Schematic Illustration Showing the Strong Water Immobilization of the Layered S-SCF by Introduction of SUP

There is an urgent need to develop biomimetic lubricants to restore oral lubrication for xerostomia patients. In the present study, a novel approach of electrostatic stabilization and mucin recruitment with recombinant SUPs[17] was pursued to create a layered composite SCF (S-SCF) from patient’s endogenous saliva to enhance oral biolubrication. In contrast to other salivary lubrication research, where PDMS ball on disk sliding yields a 100-fold drop in the COF to values of 0.025,[38,39] the tongue-enamel friction system used here shows a realistic drop in the COF to values of 0.5. Furthermore, the relief highly correlates with in vivo dry mouth feel (r = 0.97).[11] K108cys treatment of patient saliva showed an average relief period of 21 ± 7 min, which was better than 0.5 min for the use of Dentaid Xeros, a typical artificial saliva substitute.[11]

Conditioning films present on articulating interfaces, such as the SCF in the oral cavity,[17] tear-conditioning film on ocular surfaces,[40] and lamina splendens on cartilage surfaces[41] are essential for effortless sliding, while conditioning film impairment because of auto immune diseases, age, and medication[42−44] leads to a variety of symptoms like dry eye, dry mouth, or excessive cartilage wear in articular joints.[17] Our approach is to utilize the existing salivary glycoproteins, stabilize them electrostatically with the help of K108cys, and enhance lubrication. A proof of principle is obtained for oral lubrication, the most challenging environment for biolubrication, but similar recruitment mechanisms may be applied in other parts of body where lubrication is required. In this study, we have based our conclusions on in vitro and ex vivo salivary lubrication measurements. We did not perform any in vivo experiments because of the lack of a suitable animal model, which can mimic xerostomia. For application in patients, the expression yields of SUPs need to be increased and the production of proteins needs to be scaled up besides developing in vivo models. Altogether, this research provides new important insights into restoring the functionality of the conditioning films at articulating tissues in a living system.

Conclusions

We successfully increased the molecular weight of SUPs by using genetic engineering to obtain K72, K108, and K144. By introducing two cysteines at the N- and C-termini of the SUPs, we produced K108cys and K144cys, allowing partial dimerization by disulfide formation, doubling the molecular weights of the SUPs. QCM-D and AFM measurements show that an increase in the length of the SUP backbone enhances lubrication with K108cys having the optimal length for salivary lubrication enhancement. K108cys did not adversely affect the relief and was able to significantly enhance the relief period for saliva from patients suffering from xerostomia because of Sjögren’s syndrome. In situ infrared spectroscopy during the lubrication process revealed the ability of K108cys to function synergistically with the SCF to bind water molecules and thereby delay evaporation.

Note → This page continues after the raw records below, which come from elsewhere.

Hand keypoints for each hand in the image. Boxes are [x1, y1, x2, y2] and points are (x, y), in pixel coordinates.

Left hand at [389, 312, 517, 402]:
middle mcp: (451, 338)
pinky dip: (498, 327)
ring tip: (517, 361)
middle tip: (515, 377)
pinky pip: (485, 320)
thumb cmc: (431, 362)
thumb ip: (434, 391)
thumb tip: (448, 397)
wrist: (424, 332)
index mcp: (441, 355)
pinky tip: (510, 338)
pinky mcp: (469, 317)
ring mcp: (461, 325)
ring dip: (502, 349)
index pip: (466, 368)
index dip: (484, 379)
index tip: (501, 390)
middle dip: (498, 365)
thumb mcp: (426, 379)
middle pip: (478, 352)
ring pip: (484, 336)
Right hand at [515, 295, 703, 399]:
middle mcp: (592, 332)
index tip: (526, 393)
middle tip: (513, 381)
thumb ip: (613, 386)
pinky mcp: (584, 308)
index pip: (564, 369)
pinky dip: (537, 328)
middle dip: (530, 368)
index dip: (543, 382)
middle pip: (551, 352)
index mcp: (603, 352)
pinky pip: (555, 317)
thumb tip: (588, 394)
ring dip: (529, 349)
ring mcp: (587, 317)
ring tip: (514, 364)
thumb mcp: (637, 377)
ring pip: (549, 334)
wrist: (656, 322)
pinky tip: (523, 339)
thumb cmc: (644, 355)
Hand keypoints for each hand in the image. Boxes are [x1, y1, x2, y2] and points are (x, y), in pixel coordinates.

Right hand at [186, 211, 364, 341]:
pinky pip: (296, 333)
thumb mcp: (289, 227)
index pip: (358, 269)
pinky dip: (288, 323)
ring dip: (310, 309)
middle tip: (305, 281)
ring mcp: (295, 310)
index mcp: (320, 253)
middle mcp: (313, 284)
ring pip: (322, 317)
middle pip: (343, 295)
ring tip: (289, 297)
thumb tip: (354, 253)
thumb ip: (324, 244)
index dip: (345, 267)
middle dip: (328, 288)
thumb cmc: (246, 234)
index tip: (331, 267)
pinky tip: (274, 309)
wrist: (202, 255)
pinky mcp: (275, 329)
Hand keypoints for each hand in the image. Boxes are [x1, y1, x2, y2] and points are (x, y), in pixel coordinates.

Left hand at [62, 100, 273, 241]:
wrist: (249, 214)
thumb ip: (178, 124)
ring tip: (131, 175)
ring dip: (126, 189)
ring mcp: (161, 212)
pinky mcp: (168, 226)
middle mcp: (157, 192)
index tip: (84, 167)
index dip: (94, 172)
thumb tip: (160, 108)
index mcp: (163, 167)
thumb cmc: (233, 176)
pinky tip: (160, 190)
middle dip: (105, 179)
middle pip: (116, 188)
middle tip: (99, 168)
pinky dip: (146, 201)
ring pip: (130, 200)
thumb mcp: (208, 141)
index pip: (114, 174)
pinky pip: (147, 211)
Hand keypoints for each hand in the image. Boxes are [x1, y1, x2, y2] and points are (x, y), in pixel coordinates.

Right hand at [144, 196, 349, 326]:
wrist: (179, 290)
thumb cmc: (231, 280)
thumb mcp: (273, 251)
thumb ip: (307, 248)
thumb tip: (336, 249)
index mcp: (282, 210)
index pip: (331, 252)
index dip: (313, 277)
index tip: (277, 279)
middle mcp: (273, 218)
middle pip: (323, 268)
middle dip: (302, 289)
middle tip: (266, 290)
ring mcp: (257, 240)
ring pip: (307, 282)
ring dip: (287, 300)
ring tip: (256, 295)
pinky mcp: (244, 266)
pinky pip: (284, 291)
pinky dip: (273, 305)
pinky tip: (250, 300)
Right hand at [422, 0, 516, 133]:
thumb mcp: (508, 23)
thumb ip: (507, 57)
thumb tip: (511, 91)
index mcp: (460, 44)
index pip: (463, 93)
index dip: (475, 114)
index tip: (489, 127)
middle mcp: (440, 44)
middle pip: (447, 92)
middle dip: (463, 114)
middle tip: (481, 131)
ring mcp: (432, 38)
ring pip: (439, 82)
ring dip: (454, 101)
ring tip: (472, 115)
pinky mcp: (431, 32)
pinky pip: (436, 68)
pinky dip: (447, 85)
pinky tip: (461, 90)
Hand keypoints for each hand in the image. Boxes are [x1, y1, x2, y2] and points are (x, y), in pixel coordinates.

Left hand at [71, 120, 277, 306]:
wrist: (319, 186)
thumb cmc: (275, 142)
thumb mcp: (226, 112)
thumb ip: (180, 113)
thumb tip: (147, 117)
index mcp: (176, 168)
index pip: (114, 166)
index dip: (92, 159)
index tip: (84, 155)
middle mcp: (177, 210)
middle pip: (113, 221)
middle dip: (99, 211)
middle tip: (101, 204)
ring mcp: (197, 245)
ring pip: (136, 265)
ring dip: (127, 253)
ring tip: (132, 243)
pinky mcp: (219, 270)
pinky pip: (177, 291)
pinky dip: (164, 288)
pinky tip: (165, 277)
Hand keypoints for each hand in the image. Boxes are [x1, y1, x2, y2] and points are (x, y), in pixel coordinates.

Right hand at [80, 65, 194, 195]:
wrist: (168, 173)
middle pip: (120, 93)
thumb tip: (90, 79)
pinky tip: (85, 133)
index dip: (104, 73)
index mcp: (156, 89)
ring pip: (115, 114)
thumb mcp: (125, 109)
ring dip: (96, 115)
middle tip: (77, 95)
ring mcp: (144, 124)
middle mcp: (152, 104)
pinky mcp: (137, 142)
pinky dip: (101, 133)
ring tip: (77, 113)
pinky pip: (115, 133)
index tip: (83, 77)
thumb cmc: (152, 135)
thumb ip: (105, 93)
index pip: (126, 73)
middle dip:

A proof of principle was obtained for oral lubrication and suggested to be an alternative solution by exploiting residual saliva components in even the diseased state. Here, we demonstrate that the functionality of naturally remaining lubricating moieties can be strongly improved through a layered architecture with the help of genetically engineered polypeptide materials instead of replacing and masking original lubricants with exogenous components. This strategy may also be beneficial for other parts of the body where aqueous lubrication is essential at articulating interfaces.